
    – Campaigning for even more US-style Socialism to benefit his foundation, a la Clinton and a la Gore, all smooth-operating, self-serving hucksters!! They know how to play the game to their advantage.

    • Addition:

      The SOCIALIST LEFT see the GLOBAL WARMING scare as an opportunity to remake the world economy.

      OCASIO-CORTEZ’S CHIEF OF STAFF ADMITS WHAT THE GREEN NEW DEAL IS REALLY ABOUT — AND IT’S NOT THE CLIMATE by Peter Hasson, July 11, 2019
      https://dailycaller.com/2019/07/11/saikat-chakrabarti-green-new-deal/

      Democratic New York Rep. Alexandria Ocasio-Cortez’s “Green New Deal” is more about drastically overhauling the American economy than it is about combatting climate change, her top aide admitted.

      Ocasio-Cortez’s chief of staff, Saikat Chakrabarti, made the revealing admission in a meeting with Democratic Washington Gov. Jay Inslee’s climate director in May. A Washington Post reporter accompanied Chakrabarti to the meeting for a magazine profile published Wednesday.

      “The interesting thing about the Green New Deal, is it wasn’t originally a climate thing at all,” Chakrabarti said to Inslee’s climate director, Sam Ricketts.

      “Do you guys think of it as a climate thing?” Because we really think of it as a how-do-you-change-the-entire-economy thing,” Chakrabarti added.

      Ocasio-Cortez’s press office didn’t immediately return an inquiry regarding whether Chakrabarti’s admission would undermine the congresswoman’s Green New Deal advocacy.

      The Green New Deal calls for a number of hard left proposals, including getting the U.S. entirely off of fossil fuels within 10 years, providing universal health care, basic income programs and job guarantees.

      The proposal also calls for “social, economic, racial, regional and gender-based justice and equality and cooperative and public ownership.”

      Transitioning to “clean, renewable, and zero-emission energy sources” within 10 years — just one of the Green New Deal’s expensive proposals — could cost more than $5 trillion, according to one estimate.

[Dataset entries]
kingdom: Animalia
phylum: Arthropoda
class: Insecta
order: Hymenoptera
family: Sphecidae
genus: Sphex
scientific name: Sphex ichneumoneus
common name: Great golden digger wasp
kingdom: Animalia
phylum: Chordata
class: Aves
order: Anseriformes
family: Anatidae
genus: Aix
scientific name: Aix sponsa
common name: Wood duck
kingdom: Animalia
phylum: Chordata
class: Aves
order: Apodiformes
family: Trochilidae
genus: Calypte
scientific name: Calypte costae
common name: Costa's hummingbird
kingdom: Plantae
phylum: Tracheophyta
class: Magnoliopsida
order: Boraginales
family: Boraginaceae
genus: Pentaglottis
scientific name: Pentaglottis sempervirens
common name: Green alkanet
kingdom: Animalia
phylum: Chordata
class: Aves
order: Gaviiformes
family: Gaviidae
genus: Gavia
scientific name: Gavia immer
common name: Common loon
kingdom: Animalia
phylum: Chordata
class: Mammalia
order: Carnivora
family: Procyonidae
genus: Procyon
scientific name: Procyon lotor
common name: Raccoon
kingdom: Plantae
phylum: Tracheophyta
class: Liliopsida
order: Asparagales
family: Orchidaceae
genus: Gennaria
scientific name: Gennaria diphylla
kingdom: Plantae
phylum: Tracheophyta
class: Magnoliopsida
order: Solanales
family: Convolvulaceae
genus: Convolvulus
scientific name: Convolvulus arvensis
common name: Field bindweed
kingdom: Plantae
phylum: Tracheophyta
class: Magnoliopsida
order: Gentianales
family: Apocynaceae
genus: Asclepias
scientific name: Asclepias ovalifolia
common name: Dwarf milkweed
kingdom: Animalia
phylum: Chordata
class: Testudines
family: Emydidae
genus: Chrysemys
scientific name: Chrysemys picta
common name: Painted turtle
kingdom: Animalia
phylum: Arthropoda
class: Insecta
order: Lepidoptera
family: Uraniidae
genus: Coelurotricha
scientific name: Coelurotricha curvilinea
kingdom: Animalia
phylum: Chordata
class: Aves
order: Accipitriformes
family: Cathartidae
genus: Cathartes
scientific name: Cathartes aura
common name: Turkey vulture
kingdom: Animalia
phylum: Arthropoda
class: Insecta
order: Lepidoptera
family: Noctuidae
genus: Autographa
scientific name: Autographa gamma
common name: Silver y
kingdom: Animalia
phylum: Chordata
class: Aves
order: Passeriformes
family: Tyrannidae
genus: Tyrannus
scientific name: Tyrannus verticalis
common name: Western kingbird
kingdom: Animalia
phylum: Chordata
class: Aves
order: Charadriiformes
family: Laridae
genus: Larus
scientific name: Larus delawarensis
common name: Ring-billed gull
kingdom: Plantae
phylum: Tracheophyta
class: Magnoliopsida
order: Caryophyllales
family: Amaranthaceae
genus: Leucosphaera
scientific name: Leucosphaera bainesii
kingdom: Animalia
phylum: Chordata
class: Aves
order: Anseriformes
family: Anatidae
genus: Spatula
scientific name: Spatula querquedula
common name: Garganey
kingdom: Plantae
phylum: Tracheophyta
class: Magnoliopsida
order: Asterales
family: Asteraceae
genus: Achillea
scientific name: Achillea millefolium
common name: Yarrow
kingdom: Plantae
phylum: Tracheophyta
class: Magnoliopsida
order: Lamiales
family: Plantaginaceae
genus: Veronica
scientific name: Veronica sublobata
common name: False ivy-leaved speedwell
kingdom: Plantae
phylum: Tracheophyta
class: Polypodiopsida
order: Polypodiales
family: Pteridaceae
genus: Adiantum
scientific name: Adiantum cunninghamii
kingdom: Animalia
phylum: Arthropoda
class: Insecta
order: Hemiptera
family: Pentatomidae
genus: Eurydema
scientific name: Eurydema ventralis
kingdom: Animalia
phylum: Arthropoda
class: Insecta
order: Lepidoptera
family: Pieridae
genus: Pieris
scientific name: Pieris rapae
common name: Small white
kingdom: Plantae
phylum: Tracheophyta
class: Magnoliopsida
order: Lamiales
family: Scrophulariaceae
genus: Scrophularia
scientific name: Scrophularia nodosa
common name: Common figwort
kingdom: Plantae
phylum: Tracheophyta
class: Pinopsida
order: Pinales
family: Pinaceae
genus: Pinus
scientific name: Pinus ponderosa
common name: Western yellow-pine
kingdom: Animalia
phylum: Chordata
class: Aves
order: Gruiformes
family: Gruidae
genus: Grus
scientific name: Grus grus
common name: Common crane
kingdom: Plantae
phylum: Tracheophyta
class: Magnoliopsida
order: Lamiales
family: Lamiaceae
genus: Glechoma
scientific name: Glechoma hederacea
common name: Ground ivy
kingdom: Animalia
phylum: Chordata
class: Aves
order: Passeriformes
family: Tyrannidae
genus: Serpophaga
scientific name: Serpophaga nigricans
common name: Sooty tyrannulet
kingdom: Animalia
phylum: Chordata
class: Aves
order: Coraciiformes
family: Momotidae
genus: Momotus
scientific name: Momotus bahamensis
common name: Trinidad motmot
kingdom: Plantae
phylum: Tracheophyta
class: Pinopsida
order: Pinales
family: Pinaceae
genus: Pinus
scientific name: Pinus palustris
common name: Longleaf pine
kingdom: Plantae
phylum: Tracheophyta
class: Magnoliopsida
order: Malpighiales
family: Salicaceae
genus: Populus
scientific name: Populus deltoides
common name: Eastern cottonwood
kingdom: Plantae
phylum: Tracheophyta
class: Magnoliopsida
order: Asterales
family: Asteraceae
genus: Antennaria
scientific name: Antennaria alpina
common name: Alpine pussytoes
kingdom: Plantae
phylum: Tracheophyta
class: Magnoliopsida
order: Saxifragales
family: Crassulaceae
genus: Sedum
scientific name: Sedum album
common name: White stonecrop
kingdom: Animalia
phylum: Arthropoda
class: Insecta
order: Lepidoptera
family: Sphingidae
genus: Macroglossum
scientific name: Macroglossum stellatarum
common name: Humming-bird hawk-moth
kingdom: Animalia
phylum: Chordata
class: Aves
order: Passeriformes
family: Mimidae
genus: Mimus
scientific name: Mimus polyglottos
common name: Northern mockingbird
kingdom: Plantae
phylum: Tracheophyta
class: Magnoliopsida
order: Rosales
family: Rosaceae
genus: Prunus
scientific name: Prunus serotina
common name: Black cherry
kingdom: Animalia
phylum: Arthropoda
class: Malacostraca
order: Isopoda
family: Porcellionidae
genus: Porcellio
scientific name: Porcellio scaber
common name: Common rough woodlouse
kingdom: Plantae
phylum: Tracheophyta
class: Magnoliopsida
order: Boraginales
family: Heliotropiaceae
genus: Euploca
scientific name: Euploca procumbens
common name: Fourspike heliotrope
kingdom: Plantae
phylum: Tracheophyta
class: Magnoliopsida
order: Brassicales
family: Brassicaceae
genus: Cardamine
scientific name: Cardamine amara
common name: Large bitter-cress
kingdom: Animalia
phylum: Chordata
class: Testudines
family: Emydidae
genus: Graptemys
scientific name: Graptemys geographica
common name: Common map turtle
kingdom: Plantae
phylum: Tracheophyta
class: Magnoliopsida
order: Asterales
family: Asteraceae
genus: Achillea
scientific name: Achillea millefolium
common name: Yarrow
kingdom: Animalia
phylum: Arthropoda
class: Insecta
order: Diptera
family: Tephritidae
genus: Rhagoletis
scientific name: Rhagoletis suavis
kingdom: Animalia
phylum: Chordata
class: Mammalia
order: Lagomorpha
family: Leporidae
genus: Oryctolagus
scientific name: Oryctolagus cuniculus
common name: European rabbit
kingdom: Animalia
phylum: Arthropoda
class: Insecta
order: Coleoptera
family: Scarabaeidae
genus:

[Required actions]
A: In the Green New Deal excerpt, who is named as Gov. Jay Inslee's climate director?
B: Continue the Green New Deal excerpt from the point where it ends.
The data come from a separate source unrelated to the text.

[Results for the exercise]
A: Sam Ricketts.

B:
  2. And this is a surprise to…………..NO ONE. Vermont has been under the heel of the lefttard Democrats and their GreenShirtGestapo for so long that it has actually become a socialist/communist state. People who elect hard left socialists like Bernie, Pat Leahy and Peter Welch are getting exactly what they derseve and what they voted for.

    So why did Vermont go down the socialist tubes so fast? Because Vermonters chose to believe the lies of the Vermont Democrat Party that promised them endless freebies if they just voted for Bernie, Leahy, and other Democrats to the end of time.

    The bottom line is that Vermonters are jealous and envioius of those who have more than they do, and they are greedy besides. Worse yet, they do not want to work for it. So they vote for the liars who promise them the most “stuff” for free.

    You made your bed Vermont, now you can lie in it.

  3. no surprise to any born here.. the flatlanders came , conquered and destroyed what was
    VT of the pre 70’s. Maine will follow as their moving to a more leftarded government that
    destroys all they control.

    • As you said…. everyone knows this and VT will continue it’s clockwise spiral down the toilet.

      I don’t think NH will be the last hold out for much longer. Even my brother who lives there is starting to see it. Although probably 30 years behind VT. Although given that the work is coming to an end in 12 years it might not matter much. 🙂

      • You do know don’t you that 12 years end of the world has been coming since sometime in the late 1970s? — It came up right after all the predictions of the Population Bomb that was going to starve everyone to death failed to gain traction.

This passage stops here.